Last September, Christian Siriano brought a few dozen editors and fashion people to his home in Connecticut, where he debuted his spring 2021 collection. The whole thing looked seriously inspired, from the lush red dresses, so colorful to the “really tomatoes with which he had cooked during the summer, in plaid skirts and boat hats. The latter, he wrote in the program notes, came from those children’s films (Clueless, Troop Beverly Hills) he was revisiting while he, like many of us quarantined, fell in nostalgia.
For his second pandemic show, held yesterday at New York’s Gotham Hall with the same editors and fashion people, he admitted straight away that this collection posed a greater challenge. “It’s been hard to find out what I wanted to create this season,” he wrote in the first line of his program notes, “in a pandemic, it’s hard to be inspired in general, so I decided to dream of another world.”
He describes this world as an “alternative psychedelic reality” inspired by a recent trip to Aspen, Colorado. “No what psychedelic, ”he assures me in a post-show interview, although what kind of psychedelia is a very fashionable topic now – but instead, he envisioned “a strange colony of people who existed in the mountains” who dressed up every day and made cocktails hidden under the moon.
What do they wear?
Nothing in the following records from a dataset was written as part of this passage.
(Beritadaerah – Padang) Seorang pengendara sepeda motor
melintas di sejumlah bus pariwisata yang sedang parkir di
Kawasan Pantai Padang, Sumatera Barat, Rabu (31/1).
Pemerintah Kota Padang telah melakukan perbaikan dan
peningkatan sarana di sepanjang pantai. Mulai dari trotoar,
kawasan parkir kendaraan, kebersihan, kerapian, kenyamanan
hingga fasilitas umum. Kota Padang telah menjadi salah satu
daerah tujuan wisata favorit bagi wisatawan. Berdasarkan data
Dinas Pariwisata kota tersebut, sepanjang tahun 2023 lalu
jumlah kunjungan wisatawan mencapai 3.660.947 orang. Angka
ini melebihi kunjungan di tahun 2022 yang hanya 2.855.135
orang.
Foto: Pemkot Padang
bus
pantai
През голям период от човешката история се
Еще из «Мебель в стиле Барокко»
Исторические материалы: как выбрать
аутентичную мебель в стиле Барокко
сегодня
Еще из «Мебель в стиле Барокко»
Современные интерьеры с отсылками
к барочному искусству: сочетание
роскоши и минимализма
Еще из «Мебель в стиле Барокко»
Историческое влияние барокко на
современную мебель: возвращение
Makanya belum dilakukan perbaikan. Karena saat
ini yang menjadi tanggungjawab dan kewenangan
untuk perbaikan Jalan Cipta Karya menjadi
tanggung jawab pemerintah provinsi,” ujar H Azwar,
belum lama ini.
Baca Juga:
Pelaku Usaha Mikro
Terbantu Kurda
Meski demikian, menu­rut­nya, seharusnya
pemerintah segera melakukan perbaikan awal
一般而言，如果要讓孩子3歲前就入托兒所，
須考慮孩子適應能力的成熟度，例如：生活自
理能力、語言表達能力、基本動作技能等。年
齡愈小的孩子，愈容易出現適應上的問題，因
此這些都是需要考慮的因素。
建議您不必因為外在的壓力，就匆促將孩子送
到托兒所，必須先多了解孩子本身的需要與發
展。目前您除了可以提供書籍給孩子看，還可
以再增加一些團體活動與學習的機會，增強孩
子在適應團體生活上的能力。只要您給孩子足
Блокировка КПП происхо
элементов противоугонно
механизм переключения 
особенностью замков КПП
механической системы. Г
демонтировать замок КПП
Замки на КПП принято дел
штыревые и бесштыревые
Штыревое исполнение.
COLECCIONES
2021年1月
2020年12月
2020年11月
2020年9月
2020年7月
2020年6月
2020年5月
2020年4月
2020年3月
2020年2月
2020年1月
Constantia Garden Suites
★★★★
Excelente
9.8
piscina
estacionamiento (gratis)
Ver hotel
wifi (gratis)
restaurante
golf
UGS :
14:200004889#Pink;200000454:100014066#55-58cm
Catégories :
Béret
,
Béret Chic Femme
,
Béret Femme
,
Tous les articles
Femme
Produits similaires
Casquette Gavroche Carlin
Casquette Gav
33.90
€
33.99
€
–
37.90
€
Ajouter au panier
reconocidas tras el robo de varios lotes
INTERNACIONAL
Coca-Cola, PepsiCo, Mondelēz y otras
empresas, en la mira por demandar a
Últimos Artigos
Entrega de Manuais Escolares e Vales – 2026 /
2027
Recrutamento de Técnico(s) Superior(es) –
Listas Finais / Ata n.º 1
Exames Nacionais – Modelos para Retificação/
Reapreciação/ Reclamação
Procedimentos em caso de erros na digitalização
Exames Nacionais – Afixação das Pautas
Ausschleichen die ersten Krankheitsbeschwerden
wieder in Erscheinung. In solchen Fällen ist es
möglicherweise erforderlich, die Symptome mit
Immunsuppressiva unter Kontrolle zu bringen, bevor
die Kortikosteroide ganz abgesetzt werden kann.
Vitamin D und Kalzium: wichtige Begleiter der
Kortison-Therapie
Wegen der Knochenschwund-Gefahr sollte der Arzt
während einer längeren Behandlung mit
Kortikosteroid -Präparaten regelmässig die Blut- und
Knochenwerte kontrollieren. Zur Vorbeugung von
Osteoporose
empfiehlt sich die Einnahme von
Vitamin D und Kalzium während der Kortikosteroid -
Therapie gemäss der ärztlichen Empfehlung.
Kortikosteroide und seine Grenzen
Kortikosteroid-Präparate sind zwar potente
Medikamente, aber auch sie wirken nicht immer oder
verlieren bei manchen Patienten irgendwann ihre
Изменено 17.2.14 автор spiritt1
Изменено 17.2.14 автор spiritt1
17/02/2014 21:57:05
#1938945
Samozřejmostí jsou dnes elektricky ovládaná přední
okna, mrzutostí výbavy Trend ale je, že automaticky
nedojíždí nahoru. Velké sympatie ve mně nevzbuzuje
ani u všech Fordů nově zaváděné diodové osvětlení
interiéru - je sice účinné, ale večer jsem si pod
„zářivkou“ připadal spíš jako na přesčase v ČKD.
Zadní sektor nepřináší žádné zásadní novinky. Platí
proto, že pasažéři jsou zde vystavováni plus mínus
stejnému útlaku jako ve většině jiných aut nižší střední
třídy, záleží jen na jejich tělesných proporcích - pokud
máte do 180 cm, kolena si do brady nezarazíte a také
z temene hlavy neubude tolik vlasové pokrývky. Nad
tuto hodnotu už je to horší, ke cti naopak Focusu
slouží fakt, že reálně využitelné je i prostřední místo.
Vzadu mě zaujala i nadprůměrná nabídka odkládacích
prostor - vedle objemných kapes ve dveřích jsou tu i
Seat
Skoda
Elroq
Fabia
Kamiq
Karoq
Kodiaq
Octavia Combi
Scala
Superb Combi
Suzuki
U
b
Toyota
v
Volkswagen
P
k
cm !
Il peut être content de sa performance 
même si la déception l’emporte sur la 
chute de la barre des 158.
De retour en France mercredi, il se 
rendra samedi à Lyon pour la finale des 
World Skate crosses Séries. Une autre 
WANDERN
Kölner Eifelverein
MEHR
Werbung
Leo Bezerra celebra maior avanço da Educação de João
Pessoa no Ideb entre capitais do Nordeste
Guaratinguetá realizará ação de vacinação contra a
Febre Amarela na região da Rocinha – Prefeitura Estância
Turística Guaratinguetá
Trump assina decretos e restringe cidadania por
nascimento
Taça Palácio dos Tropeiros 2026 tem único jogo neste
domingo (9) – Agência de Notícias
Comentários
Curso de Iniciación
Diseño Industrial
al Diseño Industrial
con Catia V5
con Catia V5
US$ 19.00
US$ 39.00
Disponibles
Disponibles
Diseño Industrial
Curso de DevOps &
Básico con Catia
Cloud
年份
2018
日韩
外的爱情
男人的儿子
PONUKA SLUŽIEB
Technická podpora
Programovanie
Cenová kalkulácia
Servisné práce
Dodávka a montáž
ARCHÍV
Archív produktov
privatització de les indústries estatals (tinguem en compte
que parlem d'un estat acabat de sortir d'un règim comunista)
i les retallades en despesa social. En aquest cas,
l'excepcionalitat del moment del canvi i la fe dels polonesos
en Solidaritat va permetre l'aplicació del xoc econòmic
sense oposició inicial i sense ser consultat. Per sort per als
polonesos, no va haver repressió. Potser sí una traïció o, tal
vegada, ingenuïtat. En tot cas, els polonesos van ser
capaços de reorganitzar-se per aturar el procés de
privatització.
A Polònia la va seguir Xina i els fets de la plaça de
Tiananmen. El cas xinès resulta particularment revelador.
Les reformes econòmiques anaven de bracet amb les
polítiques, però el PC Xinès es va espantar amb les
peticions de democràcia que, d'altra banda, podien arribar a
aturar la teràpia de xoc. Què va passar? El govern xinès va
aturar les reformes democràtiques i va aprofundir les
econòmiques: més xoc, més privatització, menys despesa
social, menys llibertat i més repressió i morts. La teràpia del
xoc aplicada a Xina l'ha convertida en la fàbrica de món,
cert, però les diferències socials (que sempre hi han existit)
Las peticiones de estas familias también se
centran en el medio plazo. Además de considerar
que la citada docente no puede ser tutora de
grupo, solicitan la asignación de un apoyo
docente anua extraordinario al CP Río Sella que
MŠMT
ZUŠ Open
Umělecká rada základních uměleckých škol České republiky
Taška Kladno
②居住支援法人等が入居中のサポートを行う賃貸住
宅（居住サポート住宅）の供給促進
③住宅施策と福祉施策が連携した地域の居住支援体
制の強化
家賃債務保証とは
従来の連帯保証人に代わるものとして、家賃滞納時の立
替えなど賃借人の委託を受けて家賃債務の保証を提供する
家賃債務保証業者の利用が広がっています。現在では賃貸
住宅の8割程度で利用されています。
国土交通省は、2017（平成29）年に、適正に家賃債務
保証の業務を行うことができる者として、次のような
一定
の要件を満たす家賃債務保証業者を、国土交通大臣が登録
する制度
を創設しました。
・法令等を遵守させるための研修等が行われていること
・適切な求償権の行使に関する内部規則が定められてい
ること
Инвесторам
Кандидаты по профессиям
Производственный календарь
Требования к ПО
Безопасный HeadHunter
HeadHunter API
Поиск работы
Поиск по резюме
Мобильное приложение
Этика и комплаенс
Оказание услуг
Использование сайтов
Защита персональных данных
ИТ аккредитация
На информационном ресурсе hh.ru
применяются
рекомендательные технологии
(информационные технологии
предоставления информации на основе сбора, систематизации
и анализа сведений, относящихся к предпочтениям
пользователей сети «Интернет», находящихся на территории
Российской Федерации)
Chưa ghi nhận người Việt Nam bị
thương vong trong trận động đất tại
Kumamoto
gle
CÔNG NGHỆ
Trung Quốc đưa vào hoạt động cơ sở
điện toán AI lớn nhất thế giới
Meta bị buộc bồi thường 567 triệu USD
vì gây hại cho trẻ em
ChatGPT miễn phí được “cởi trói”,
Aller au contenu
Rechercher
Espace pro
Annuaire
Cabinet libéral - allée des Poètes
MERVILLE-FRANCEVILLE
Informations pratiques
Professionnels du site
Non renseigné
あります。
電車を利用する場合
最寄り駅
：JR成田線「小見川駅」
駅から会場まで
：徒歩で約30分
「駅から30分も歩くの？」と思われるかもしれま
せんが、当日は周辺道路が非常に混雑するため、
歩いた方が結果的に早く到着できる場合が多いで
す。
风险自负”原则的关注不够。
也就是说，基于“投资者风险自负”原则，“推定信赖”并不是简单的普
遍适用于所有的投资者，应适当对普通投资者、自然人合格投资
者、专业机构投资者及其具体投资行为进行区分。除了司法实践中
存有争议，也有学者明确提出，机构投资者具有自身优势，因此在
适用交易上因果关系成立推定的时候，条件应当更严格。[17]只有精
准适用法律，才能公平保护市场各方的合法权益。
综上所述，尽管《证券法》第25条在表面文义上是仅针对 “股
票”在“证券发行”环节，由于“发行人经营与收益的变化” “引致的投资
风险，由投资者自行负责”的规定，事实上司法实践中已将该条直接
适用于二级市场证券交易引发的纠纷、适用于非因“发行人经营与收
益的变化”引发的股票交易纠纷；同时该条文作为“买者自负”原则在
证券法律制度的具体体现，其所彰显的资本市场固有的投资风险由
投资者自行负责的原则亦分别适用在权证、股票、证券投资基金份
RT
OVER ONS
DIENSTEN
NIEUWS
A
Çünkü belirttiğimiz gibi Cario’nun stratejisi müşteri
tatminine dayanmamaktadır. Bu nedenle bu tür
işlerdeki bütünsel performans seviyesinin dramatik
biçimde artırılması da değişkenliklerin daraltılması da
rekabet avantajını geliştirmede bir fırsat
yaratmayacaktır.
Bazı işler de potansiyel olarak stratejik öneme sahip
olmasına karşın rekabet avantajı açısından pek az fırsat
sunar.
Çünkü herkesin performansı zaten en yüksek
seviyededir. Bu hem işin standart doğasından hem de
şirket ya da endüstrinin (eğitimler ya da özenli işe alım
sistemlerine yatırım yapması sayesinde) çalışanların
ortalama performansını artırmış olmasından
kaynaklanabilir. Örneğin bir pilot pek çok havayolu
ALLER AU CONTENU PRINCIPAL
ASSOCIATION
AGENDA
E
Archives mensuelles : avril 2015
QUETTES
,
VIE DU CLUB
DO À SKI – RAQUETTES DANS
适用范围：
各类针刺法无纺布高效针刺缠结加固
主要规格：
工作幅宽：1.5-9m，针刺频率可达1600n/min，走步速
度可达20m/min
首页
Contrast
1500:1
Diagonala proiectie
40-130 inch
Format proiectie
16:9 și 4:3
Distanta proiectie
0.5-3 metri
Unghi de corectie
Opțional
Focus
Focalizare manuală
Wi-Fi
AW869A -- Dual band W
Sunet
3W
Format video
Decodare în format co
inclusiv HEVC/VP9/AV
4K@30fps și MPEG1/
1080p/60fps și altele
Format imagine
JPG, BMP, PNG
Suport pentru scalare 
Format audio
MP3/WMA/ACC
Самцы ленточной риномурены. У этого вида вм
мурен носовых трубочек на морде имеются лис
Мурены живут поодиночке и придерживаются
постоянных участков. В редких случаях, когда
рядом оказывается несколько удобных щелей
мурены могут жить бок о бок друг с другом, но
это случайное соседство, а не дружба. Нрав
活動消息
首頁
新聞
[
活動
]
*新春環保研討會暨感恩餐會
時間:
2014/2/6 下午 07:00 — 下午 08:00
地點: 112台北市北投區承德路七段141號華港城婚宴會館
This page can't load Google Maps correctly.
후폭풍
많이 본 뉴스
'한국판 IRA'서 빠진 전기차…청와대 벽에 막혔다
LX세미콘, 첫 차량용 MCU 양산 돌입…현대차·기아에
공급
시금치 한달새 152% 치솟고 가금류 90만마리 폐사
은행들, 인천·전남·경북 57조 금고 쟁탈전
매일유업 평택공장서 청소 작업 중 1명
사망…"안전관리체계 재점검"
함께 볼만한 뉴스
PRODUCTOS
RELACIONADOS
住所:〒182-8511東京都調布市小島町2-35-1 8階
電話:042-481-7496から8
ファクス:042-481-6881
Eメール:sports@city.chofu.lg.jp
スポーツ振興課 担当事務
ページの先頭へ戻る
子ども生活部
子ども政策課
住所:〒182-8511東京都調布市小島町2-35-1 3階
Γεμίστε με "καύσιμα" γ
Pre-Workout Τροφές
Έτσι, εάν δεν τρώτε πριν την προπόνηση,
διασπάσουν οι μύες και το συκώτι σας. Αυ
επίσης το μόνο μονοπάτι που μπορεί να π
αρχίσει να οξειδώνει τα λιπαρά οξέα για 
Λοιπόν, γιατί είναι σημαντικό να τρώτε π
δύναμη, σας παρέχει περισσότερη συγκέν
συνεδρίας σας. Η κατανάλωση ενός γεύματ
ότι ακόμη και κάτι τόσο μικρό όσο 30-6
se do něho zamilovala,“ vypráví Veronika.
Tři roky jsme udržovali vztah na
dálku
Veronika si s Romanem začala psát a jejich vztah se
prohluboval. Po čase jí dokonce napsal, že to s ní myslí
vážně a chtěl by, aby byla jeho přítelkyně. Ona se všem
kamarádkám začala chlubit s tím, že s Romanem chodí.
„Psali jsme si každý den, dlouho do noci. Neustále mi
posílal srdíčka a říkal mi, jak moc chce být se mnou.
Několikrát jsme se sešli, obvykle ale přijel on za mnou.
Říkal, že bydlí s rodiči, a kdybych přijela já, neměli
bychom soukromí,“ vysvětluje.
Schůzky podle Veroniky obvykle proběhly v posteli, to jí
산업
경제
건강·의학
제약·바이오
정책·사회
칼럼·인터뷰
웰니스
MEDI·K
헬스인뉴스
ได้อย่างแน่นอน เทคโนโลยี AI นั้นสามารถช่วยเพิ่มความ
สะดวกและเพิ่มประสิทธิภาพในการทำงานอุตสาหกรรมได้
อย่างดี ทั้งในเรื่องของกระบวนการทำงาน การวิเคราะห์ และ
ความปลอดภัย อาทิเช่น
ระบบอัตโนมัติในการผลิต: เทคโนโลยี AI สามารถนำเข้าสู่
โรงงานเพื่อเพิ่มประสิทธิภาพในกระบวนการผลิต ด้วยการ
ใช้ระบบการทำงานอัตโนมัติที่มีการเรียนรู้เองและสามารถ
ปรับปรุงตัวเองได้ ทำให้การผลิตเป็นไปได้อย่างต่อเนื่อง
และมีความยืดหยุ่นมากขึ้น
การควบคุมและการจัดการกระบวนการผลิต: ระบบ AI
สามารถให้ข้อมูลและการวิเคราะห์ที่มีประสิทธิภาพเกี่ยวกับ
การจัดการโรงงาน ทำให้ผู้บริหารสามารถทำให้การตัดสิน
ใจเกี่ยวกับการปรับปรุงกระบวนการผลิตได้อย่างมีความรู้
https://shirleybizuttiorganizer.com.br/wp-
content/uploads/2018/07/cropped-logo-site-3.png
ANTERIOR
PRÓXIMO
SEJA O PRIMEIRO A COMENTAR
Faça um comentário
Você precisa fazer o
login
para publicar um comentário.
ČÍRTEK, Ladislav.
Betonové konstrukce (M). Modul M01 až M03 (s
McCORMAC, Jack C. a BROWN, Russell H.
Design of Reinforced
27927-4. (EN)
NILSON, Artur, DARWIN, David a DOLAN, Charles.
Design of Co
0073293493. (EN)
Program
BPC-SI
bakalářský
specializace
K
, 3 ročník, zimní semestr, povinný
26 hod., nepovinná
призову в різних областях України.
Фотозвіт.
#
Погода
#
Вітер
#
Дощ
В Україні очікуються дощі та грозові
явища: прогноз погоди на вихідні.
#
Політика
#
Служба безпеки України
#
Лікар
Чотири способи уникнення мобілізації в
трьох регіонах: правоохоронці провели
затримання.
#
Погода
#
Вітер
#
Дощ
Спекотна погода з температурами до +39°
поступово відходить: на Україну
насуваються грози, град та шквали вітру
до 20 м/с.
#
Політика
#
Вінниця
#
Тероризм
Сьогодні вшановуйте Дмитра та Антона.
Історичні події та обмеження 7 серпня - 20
A “dreamlike” world suggests infinite, fantastic and even hallucinatory possibilities. It wasn’t necessarily the snakeskin bodycons, nor their black leopard print velvet cousins. Closer were the tulle dresses, a fabric that the designer always seems to reinvent. Here they were in poisonous pink and gold, spun on the bodice in amoebic patterns. They followed a series of dresses whose shiny skirts and sleeves and ruffles looked splendidly fungal.
Still, among all the mesh, metallic panels and lace corsets, the effect was less of a bizarre mountain party than a masquerade. What had a surprisingly hedonistic bias were several thick cashmere coats, all in delicious cream wool: one with sexy side slits, the other with a long, heavy collar, tamed by Coco Rocha. She dressed him to open the show after ‘waking up’ in his underwear on one of the four mattresses placed in the middle of the audience.
Coco Rocha opens Siriano’s autumn 2021 show.
Photo: Mike Coppola / Getty Images for Christian Siria
Speaking of these mattresses, if the goal was to pull viewers into a dream, the atmosphere of the show was surreal enough to get there. After so much time indoors, being at a social event would have been enough, but add Gotham Hall’s sepulchral energy, flashing lights and delirious music, and you leave feeling like you have woken up from a trip.
And while the clothes themselves don’t fully convey the promised alternative reality, they do find what the designer himself envisions for the post-pandemic style. “The more, the better; people are so bored out of nowhere, ”he says. And, in fact, what the collection lacked in magic, it made up for in fun. And in a world that seems to be taking its first steps towards recovery, the fun seems more than enough.